音に溺れる




新しい季節が始まった。

春の生温い風が吹き始めたというのに、地下の貸しスタジオには、ひどく重たくて息の詰まるような空気が淀んでいた。

練習が終わって、機材の片付けをする日向の背中は、いつになく気怠げで、張り詰めた糸が今にも切れそうなほど疲弊しきっていた。

それでも私は、アンプのコードを巻く彼を、たまらず呼び止めてしまっていた。

「……日向」

ピタリと手が止まり、彼がゆっくりと振り返る。

「……何?」

目の下にうっすらと隈を作ったその表情を見て、私の喉まで出かかっていた言葉は、あっけなく行き場を失った。

本当は、相談したいことがあった。

彼から「詩先でやろう」と提案されてから、どれだけノートと睨み合ってみても。納得のいく言葉が浮かんでこないこと。選び出した言葉に、うまく自信が持てないこと。

こんな風に感情が真っ白になってしまった時、曲作りの要である彼はいつもどうしていたのか、助けを求めたかった。

けれど。

「あっ……と、その。新譜のSNSの情報解禁日、認識合わせしときたいなって、皆が……」

咄嗟に口をついて出たのは、そんな誰がいつ確認してもいいような、くだらない業務連絡だった。

「あぁ……悪い」

日向は短くため息をつき、少しだけ苛立ちを抑え込むように眉間を揉んだ。

「……来週まで待って。考えるから」

彼のそのひどく疲労感が滲んだ声と、拒絶にも似た響きに。
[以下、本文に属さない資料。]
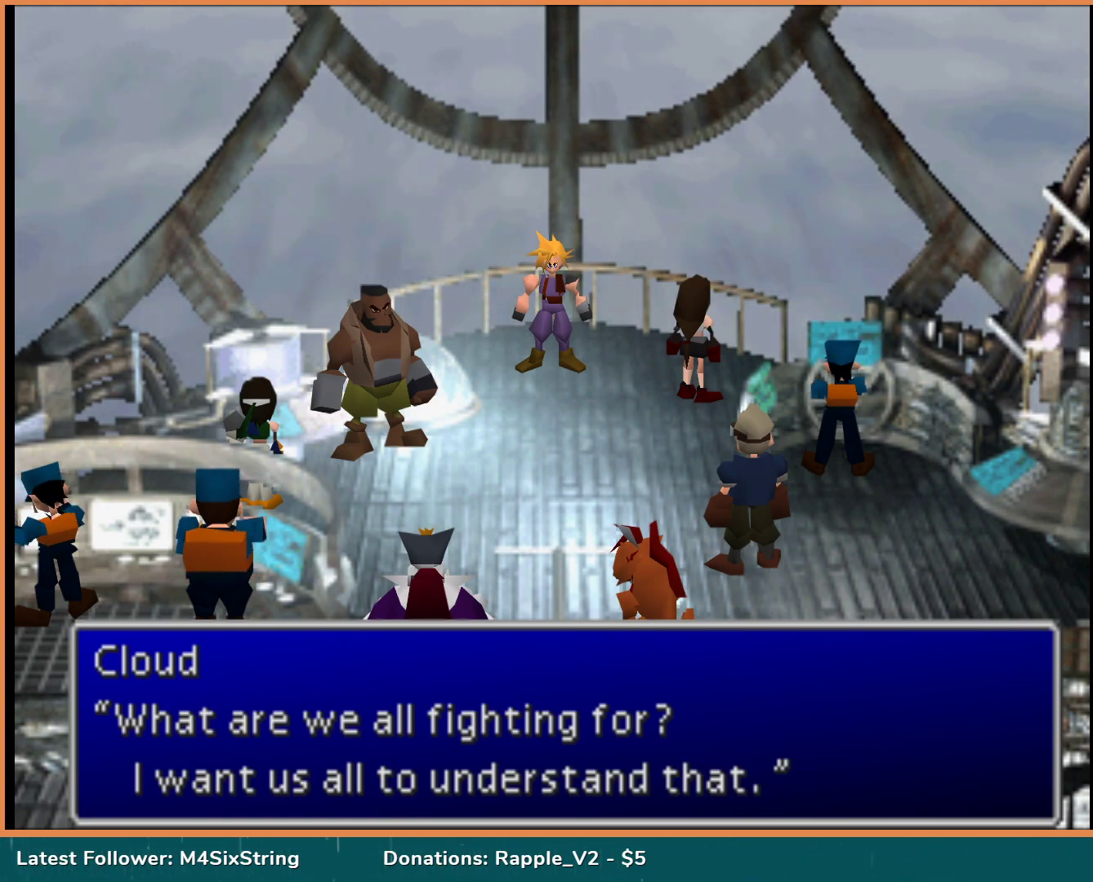
{"buttons": [], "events": []}
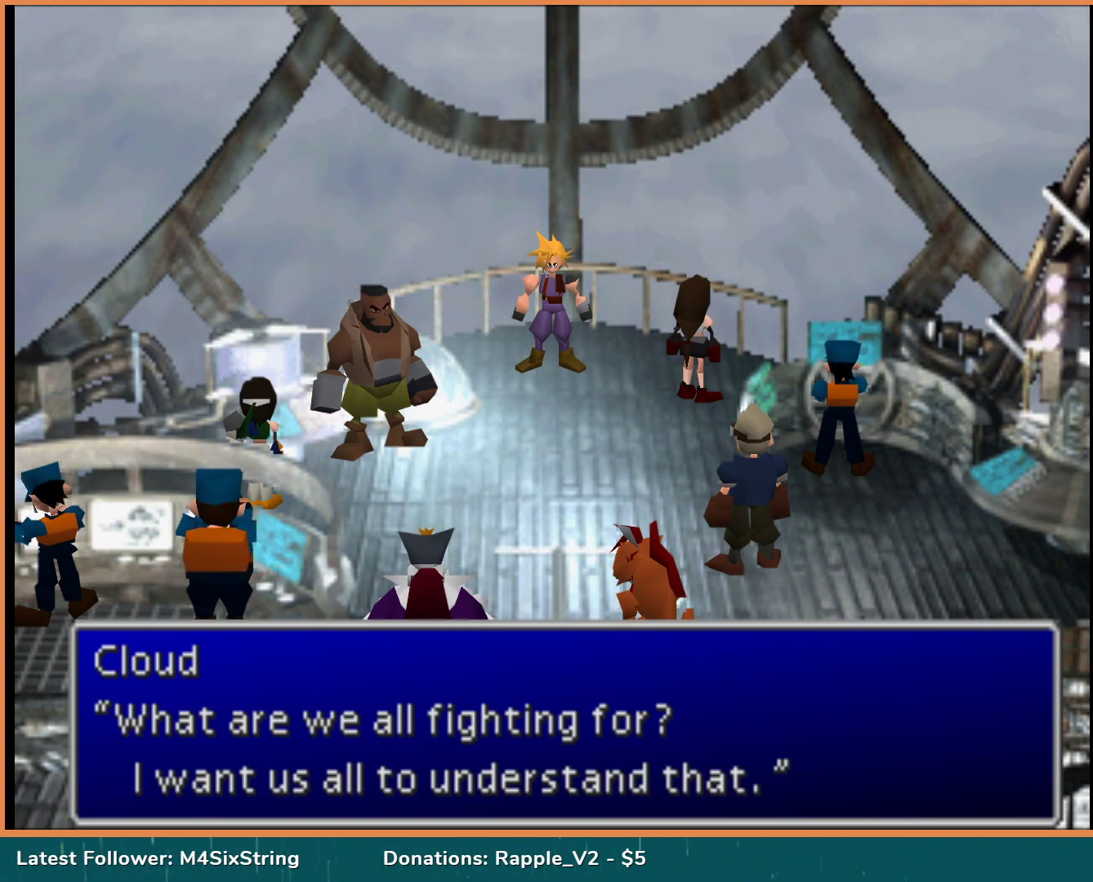
{"buttons": [], "events": []}
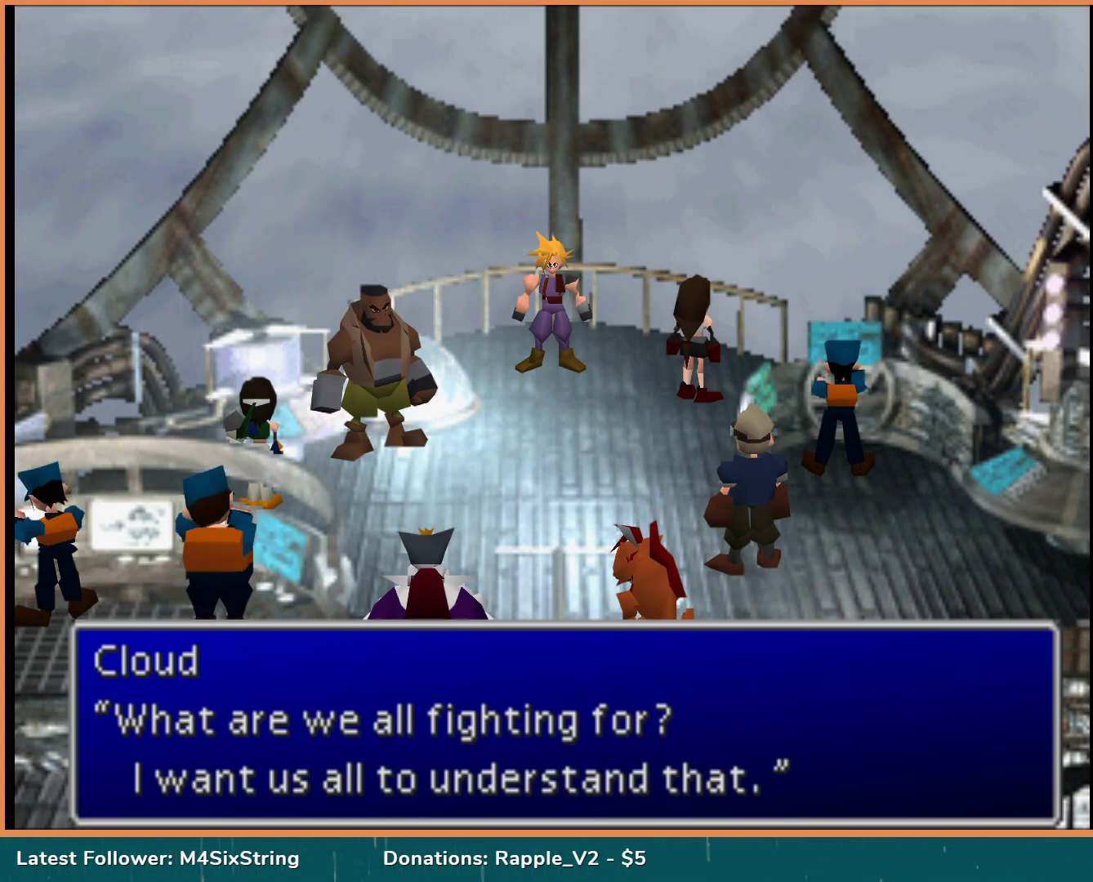
{"buttons": [], "events": [[283, "CIRCLE", "down"], [450, "CIRCLE", "up"]]}
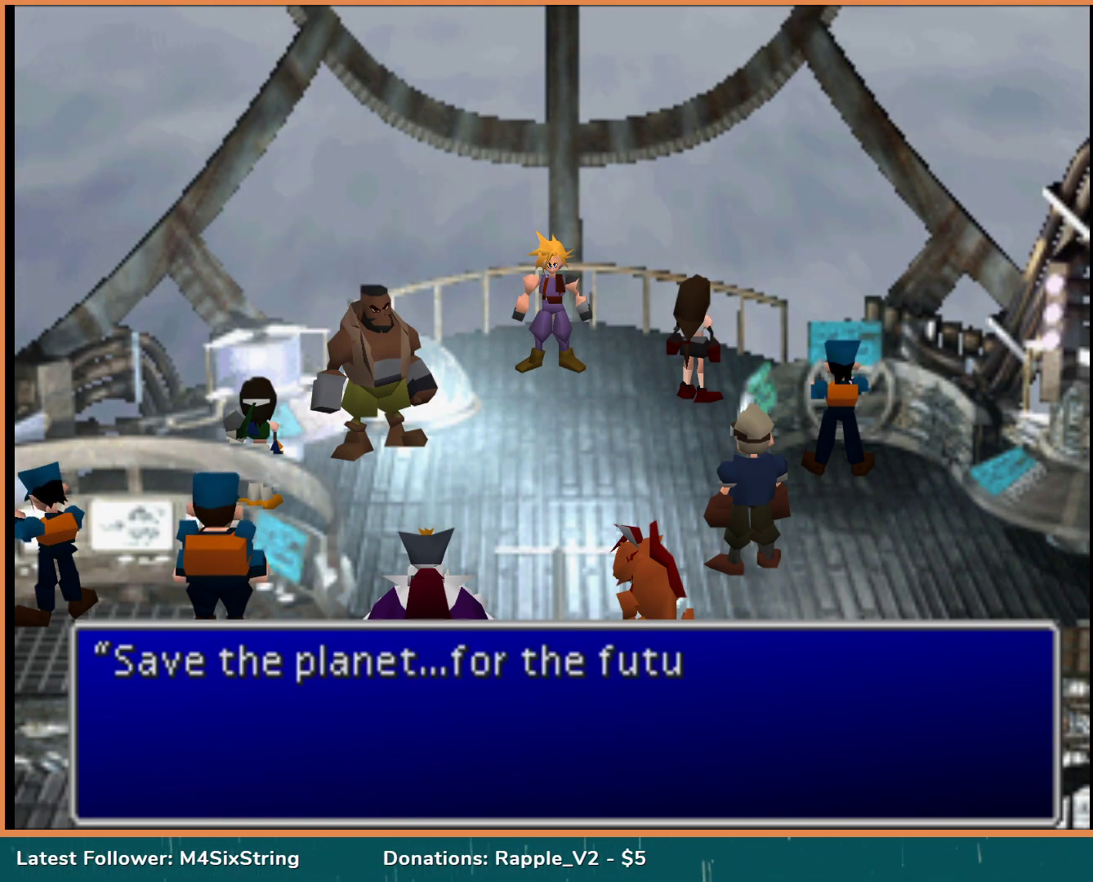
{"buttons": [], "events": []}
私は「うん、わかった」と頷く以外、何も言えなかった。

「……まだ、何か?」

立ち尽くす私に、日向が怪訝そうに目を向ける。
ふと視線を落とすと、彼が機材ケースの上に置いたままのノートPCのベゼルには、びっしりと不格好な付箋が貼られていた。

『task』
『4/12 薬理 小テスト <RAAS系がヤマ>』
『4/20公衆衛生 レポート締切』
『4/14基礎医学PBL 司会準備』
『4/15保健学科合同ゼミ 発表(スライド要作成)』

(……RAAS系って、何。……pbl?)

羅列されたその文字列は、私にはまったく理解できない、別世界の言語だった。

彼が普段、私の知らないところでどれだけの重圧と戦い、どれほど理不尽なシステムの中で生きているのか。その異常なまでのタスク量が、彼から睡眠時間と余裕を削り取っているのだという事実が、暴力的なまでの説得力を持って目に飛び込んでくる。
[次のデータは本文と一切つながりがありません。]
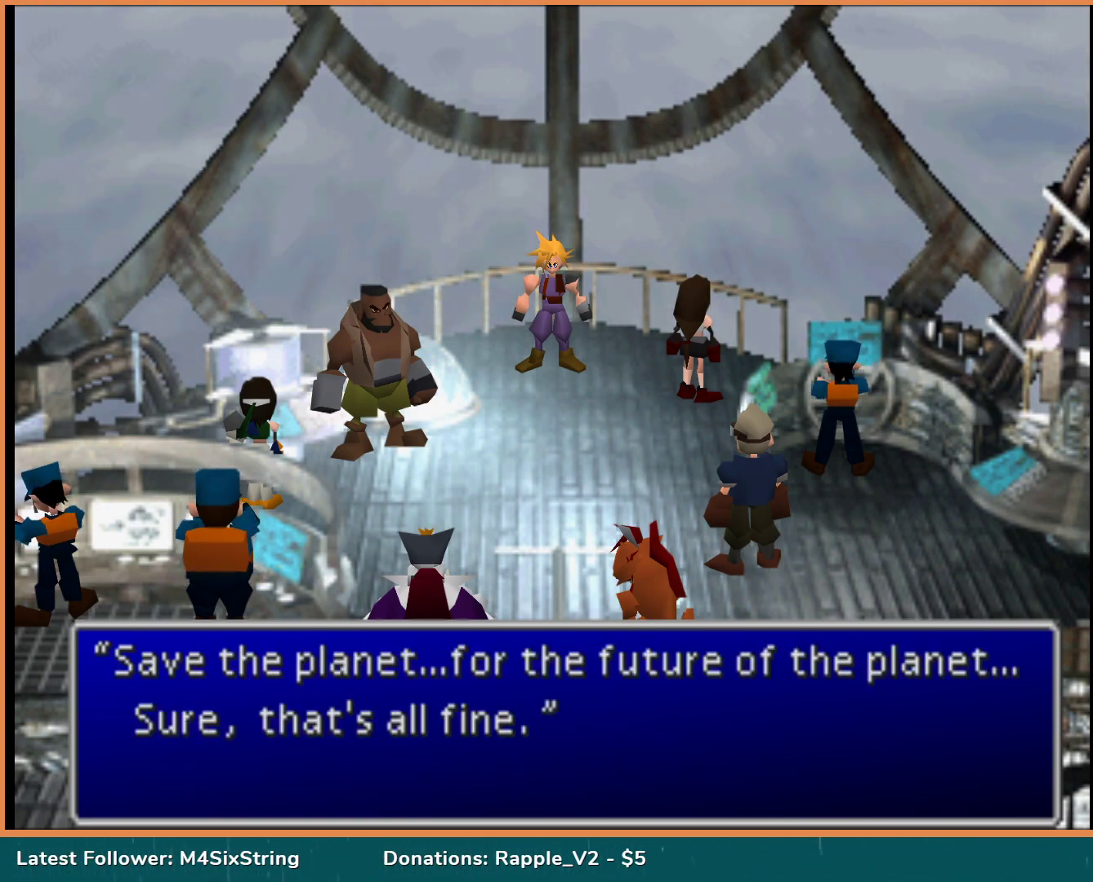
{"buttons": [], "events": []}
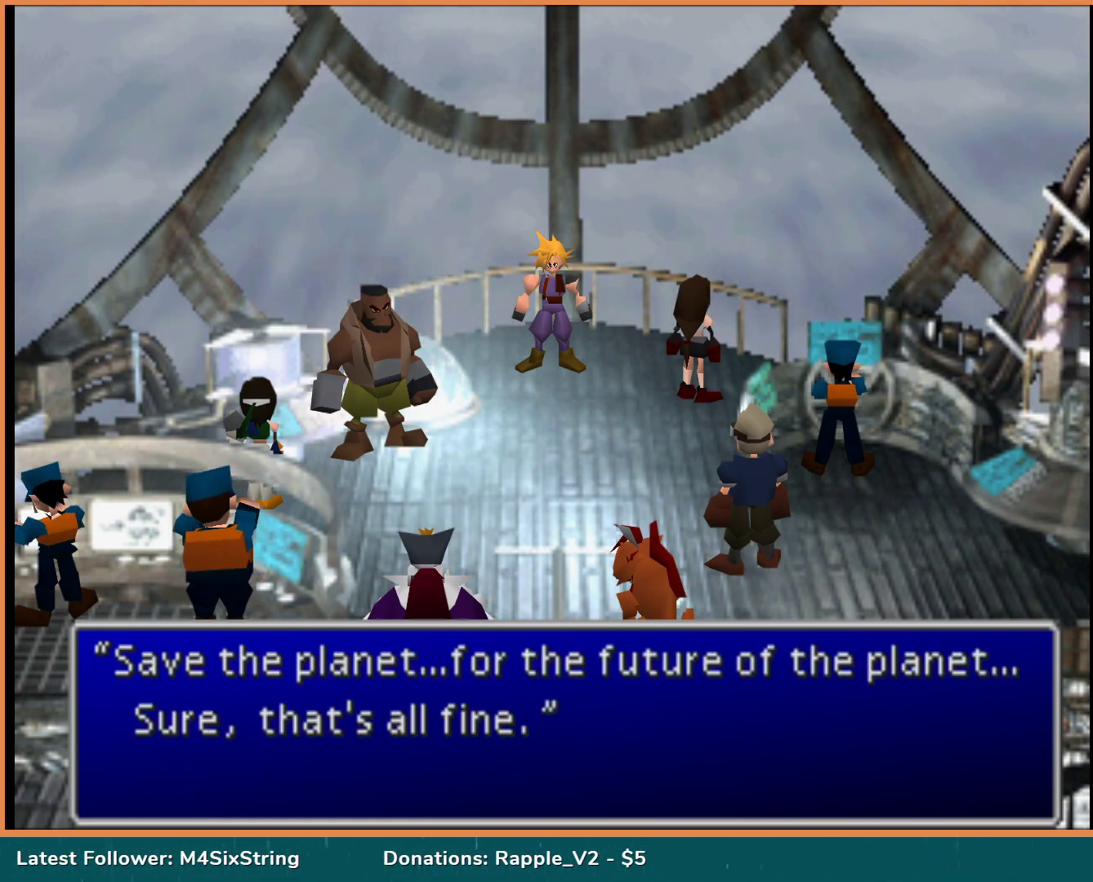
{"buttons": [], "events": []}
彼が「負担が大きすぎる」「耐えられない」と吐き出した、限界を告げる言葉。

それは決して大げさなものなんかじゃなく、彼を今まさに押し潰そうとしている現実だったのだ。

「ううん。……なんでも、ない」

私はPCから目を逸らし、努めて平坦な声を作って首を振った。

「そう」

日向はそれ以上踏み込んでくることはなく、再びPCを閉じて片付けに戻っていった。

その無防備で、あまりにも脆い背中を見つめながら。私は静かに、自分自身に言い聞かせるように唇を噛み締めた。

(……私一人で、なんとかしなきゃ、いけないんだ)

彼に頼ることはできない。

彼が私を信じて託してくれた最後の曲。その言葉の輪郭を掴むための苦しみと。
私は一人で、向き合わなきゃいけない。


やがて片付けの終わったスタジオの淡い照明は、黒いギターケースだけを静かに照らしていた。